Hartford Life & Accident Insurance Co. convinced the First Circuit that neither state law nor ERISA excused a doctor’s late-filed administrative appeal.
New Hampshire’s “notice-prejudice” rule—which makes it harder for insurers to deny late-filed claims—doesn’t apply to benefit claims under the Employee Retirement Income Security Act, the U.S. Court of Appeals for the First Circuit held Feb. 20. The court followed decisions of the Seventh and Ninth circuits, adding that “no federal court has applied any state’s common law notice-prejudice rule” to a late-filed appeal made to an ERISA plan.
The doctor also cited ERISA’s substantial compliance doctrine—which excuses an insurer’s failure to strictly follow the statute’s notice requirements if certain conditions are met—as a justification for her two-month delay in challenging Hartford’s benefit denial. The First Circuit again followed the Seventh Circuit to hold that this doctrine can excuse missteps by insurers, but not plan beneficiaries.
The substantial compliance doctrine is aimed at ensuring “fair and prompt” enforcement of ERISA rights, the court said. This goal would be frustrated by applying the doctrine to excuse late-filed appeals, the court said.
The First Circuit’s opinion didn’t consider a question raised in the doctor’s initial lawsuit: whether the Americans with Disabilities Act bars disability plans from offering different benefit levels for disabilities caused by mental and physical ailments. According to the doctor, the First Circuit in 2015 left open the possibility that the ADA could be violated by different benefit levels. A majority of circuits—Second, Third, Fourth, Sixth, Seventh, Ninth, and Tenth circuits—have held otherwise.
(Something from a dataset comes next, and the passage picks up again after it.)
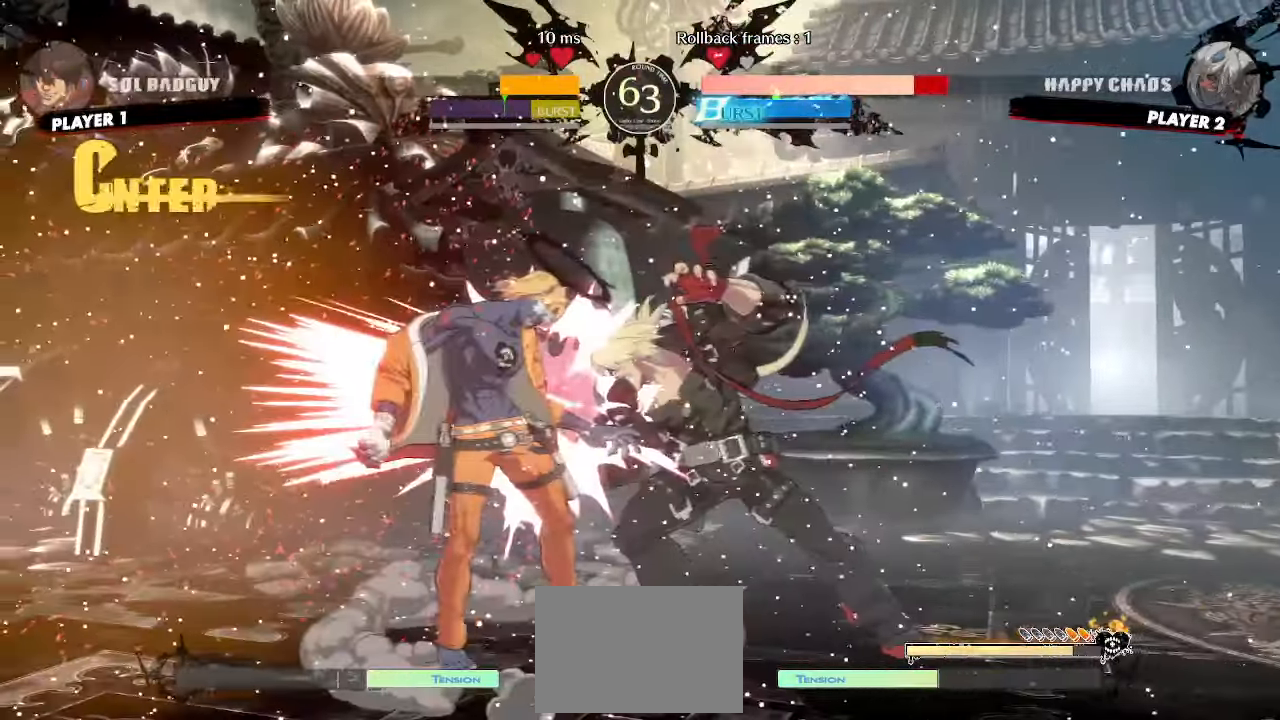
{"dt_ms": 500, "buttons": ["DPAD_DOWN", "DPAD_RIGHT"], "events": [[250, "DPAD_RIGHT", "down"], [317, "DPAD_DOWN", "down"]]}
The district court followed the majority position and rejected the doctor’s argument. She didn’t challenge this ruling on appeal.
Judge Sandra L. Lynch wrote the decision. Judges O. Rogeriee Thompson and David J. Barron joined.
Jonathan M. Feigenbaum represented the doctor. Ogletree Deakins Nash Smoak & Stewart PC represented Hartford.
The case is Fortier v. Hartford Life & Accident Ins. Co., 2019 BL 55547, 1st Cir., No. 18-1752, 2/20/19.